New Delhi: The apex body representing the cargo and passenger transport industry has warned that the supply of essential items can get adversely impacted, if the current cash withdrawal limit is not enhanced.
According to the All India Motor Transport Congress (AIMTC), the financial crunch in the aftermath of the government`s decision to demonetise Rs 500 and Rs 1,000 currency notes has engulfed the cash-dependent industry in a crisis.
"AIMTC submits that the limit of Rs 10,000 withdrawal per day and maximum of Rs 20,000 per week is miniscule and has paralysed the transport business which is poised to come to a standstill," the apex body of cargo and passenger transporters said in a statement.

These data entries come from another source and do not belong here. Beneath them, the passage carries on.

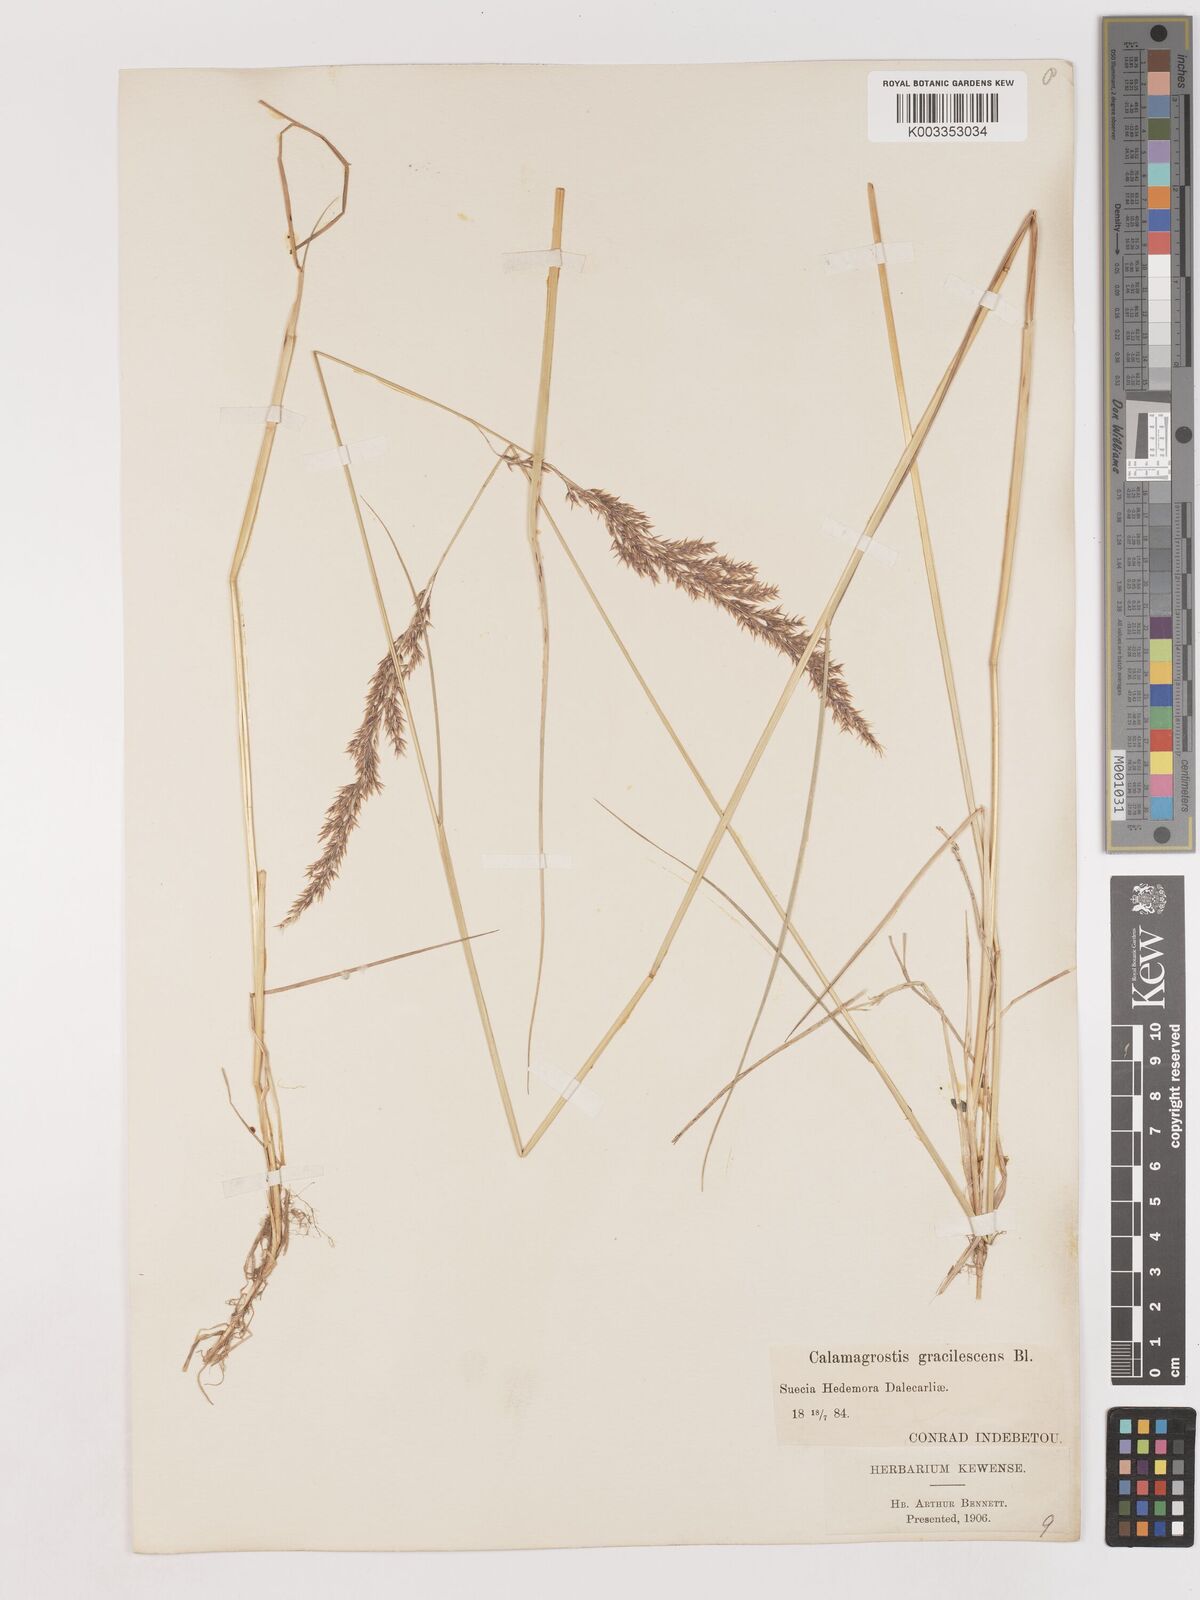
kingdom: Plantae
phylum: Tracheophyta
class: Liliopsida
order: Poales
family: Poaceae
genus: Calamagrostis
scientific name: Calamagrostis canescens
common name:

"Essential supplies like milk, vegetables, fruits, medicines will get affected with immediate effect."
The umbrella body which covers over 3,500 taluka, district and state level federations and transport associations, reasoned that 80 per cent of the industry`s operational expenses are settled through cash.
"Rs 1,194 crore is required on a daily basis by the transport sector for its operations. A small operator having 10 trucks would require up to Rs 350,000 per day of cash to tide over his requirement, which is unsustainable under the present cap," the statement said.
"As per the finance act section - 6D(d) of IT Act -- Rs 35,000 per truck per trip is allowed for en route expenses."
The AIMTC pointed out that the financial crunch has also negatively impacted the movement of passenger and tourist vehicles in the country.
"Tourist buses and cabs are supposed to pay taxes in cash at respective borders of the states," the statement said.
"CNG is available in cash only. Taxis, maxi-cabs and school buses that run on CNG will go off the road without cash availability."
The industry body elaborated that the road transport sector is the highest tax payer to the exchequer.
In 2015-16, the sector contributed 4.8 per cent in India`s GDP -- worth Rs 544,800 crore on an annual basis or Rs 1,492 crore per day.